- Text des Dokuments -
================================

15.06.2018

Reinigender Monsun

Forschungsflugzeug HALO analysiert Schadstofftransport in der Atmosphäre.

Jedes Jahr während der Trocken­zeit im Winter bildet sich durch die Verbrennung von fossilen Brenn­stoffen und von Biomasse über Südasien eine riesige Schmutz­wolke: die Atmospheric Brown Cloud. Warum sie wieder verschwindet, sobald im Frühjahr die Regenzeit einsetzt, hat nun ein inter­nationales Wissenschaft­lerteam unter Feder­führung des Max-Planck-Instituts für Chemie heraus­gefunden. Demnach stärken Aufwinde, Gewitter und chemische Reaktionen die Selbst­reinigungs­kraft der Atmosphäre, sodass Luft­schadstoffe effizient aus der Luft gewaschen werden können. Die Schad­stoffe jedoch, die nicht beseitigt werden, steigen getrieben durch den Monsun bis in die obere Tropo­sphäre und verteilen sich dann weltweit.

Abb.: Eine riesige Schmutzwolke über Südasien: die Atmospheric Brown Cloud entsteht jedes Jahr während der Wintermonate durch die Verbrennung von Biomasse und fossilen Brennstoffen und verschwindet im März wieder (Bild: NASA, J. Schmaltz / LANCE / EOSDIS)

Die gigantische Luft­strömung des Monsuns führt im Winter zu Trocken­heit und Dürre, bringt im Sommer aber große Niederschlags­mengen. Der Monsun entsteht, da sich Luftmassen über dem Indischen Subkon­tinent in den Sommer­monaten sehr stark aufheizen, und die warme Luft aufsteigt. Dadurch wird feuchte Ozeanluft angesaugt und strömt über das Land in Richtung Himalaya. Über der Region bilden sich riesige Wolken, aus denen es über Monate hinweg regnen kann, was die Wasser­versorgung und die Ernten sichert. Atmosphären­forscher vermuten schon seit längerem, dass die aufstei­genden Luft­massen zudem verschmutzte Luft hoch in die Atmo­sphäre trans­portieren, und zwar über die Regen­wolken hinaus.

================================

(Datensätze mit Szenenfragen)
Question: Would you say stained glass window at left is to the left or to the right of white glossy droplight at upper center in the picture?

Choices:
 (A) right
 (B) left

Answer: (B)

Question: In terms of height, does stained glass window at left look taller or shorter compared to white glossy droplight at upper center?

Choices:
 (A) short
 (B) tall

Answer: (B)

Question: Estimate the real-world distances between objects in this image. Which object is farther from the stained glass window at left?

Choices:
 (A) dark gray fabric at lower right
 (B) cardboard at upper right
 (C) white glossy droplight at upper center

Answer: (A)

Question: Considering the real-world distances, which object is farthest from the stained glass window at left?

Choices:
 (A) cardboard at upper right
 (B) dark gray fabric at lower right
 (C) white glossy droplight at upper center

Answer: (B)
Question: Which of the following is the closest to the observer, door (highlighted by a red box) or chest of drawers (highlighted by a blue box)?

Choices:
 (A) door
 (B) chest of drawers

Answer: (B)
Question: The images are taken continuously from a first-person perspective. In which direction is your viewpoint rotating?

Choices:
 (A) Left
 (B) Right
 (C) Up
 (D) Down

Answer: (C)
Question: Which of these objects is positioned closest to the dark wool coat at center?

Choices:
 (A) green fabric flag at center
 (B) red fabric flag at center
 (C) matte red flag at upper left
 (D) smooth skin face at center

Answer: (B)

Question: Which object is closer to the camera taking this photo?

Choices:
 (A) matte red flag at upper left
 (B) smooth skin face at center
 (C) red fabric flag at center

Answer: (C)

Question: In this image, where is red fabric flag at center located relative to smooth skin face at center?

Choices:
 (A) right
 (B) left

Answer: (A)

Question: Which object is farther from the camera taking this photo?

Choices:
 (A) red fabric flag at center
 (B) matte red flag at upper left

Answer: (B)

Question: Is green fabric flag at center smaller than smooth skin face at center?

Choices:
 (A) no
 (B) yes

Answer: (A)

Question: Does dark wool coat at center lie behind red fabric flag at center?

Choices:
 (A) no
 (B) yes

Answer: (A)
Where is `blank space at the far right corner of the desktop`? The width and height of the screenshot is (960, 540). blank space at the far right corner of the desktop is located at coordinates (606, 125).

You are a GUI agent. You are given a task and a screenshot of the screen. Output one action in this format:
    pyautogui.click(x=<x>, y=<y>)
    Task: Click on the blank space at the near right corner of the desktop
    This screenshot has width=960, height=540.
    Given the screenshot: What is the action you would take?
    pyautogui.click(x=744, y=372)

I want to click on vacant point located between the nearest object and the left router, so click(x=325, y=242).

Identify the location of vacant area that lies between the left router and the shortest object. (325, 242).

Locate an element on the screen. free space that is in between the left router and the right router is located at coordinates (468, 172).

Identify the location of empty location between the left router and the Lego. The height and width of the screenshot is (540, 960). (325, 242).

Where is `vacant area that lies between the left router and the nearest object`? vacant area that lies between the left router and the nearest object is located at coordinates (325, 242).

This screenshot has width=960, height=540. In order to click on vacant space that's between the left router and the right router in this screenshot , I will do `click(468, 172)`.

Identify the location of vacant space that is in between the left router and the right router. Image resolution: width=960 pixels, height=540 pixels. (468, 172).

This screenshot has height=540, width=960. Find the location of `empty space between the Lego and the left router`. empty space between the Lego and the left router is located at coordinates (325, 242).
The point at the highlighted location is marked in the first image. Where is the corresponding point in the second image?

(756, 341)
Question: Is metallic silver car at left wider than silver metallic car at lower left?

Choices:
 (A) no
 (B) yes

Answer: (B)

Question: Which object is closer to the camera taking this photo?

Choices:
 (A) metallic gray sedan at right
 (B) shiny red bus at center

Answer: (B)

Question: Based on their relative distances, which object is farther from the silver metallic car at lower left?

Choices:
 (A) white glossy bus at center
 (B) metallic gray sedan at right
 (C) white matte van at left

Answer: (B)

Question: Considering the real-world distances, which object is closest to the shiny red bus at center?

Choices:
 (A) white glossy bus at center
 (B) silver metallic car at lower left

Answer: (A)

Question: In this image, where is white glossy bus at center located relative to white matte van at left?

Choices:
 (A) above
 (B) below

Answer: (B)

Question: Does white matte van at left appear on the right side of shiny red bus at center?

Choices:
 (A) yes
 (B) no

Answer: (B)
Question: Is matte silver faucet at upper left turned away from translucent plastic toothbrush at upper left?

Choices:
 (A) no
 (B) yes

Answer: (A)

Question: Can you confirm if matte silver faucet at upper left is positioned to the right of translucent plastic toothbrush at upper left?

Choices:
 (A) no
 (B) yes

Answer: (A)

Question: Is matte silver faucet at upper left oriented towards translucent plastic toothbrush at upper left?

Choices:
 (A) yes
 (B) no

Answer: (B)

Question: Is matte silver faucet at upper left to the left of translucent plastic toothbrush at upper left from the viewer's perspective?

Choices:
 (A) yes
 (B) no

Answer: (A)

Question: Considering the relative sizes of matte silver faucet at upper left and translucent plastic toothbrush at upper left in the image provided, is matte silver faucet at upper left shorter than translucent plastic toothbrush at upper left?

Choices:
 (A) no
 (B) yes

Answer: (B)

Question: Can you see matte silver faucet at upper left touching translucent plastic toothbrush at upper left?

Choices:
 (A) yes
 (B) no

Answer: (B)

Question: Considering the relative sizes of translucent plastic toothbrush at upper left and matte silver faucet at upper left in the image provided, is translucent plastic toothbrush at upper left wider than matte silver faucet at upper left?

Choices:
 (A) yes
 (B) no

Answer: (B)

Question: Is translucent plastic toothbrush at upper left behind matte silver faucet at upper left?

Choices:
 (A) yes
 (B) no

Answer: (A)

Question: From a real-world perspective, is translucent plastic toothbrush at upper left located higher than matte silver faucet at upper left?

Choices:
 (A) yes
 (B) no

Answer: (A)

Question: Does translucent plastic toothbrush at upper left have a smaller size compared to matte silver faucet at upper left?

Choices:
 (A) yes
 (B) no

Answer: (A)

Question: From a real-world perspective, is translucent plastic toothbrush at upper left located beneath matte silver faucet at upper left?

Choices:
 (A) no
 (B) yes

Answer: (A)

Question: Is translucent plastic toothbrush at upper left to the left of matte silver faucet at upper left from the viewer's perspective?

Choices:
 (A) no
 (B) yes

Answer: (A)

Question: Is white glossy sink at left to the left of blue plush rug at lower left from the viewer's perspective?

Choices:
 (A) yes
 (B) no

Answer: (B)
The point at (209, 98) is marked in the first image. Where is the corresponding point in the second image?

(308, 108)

================================

- Arbeitsschritte -
1. Schreiben Sie bitte aus dem Text über den Monsun wörtlich ab, angefangen bei „Forschungsflugzeug HALO analysiert“ und fortlaufend bis einschließlich „sich dann weltweit.“.
2. Unter wessen Federführung hat das internationale Wissenschaftlerteam laut dem Text über den Monsun herausgefunden, warum die Atmospheric Brown Cloud wieder verschwindet?

- Übungsergebnisse -
1.
Forschungsflugzeug HALO analysiert Schadstofftransport in der Atmosphäre.

Jedes Jahr während der Trocken­zeit im Winter bildet sich durch die Verbrennung von fossilen Brenn­stoffen und von Biomasse über Südasien eine riesige Schmutz­wolke: die Atmospheric Brown Cloud. Warum sie wieder verschwindet, sobald im Frühjahr die Regenzeit einsetzt, hat nun ein inter­nationales Wissenschaft­lerteam unter Feder­führung des Max-Planck-Instituts für Chemie heraus­gefunden. Demnach stärken Aufwinde, Gewitter und chemische Reaktionen die Selbst­reinigungs­kraft der Atmosphäre, sodass Luft­schadstoffe effizient aus der Luft gewaschen werden können. Die Schad­stoffe jedoch, die nicht beseitigt werden, steigen getrieben durch den Monsun bis in die obere Tropo­sphäre und verteilen sich dann weltweit.

2. Unter Federführung des Max-Planck-Instituts für Chemie.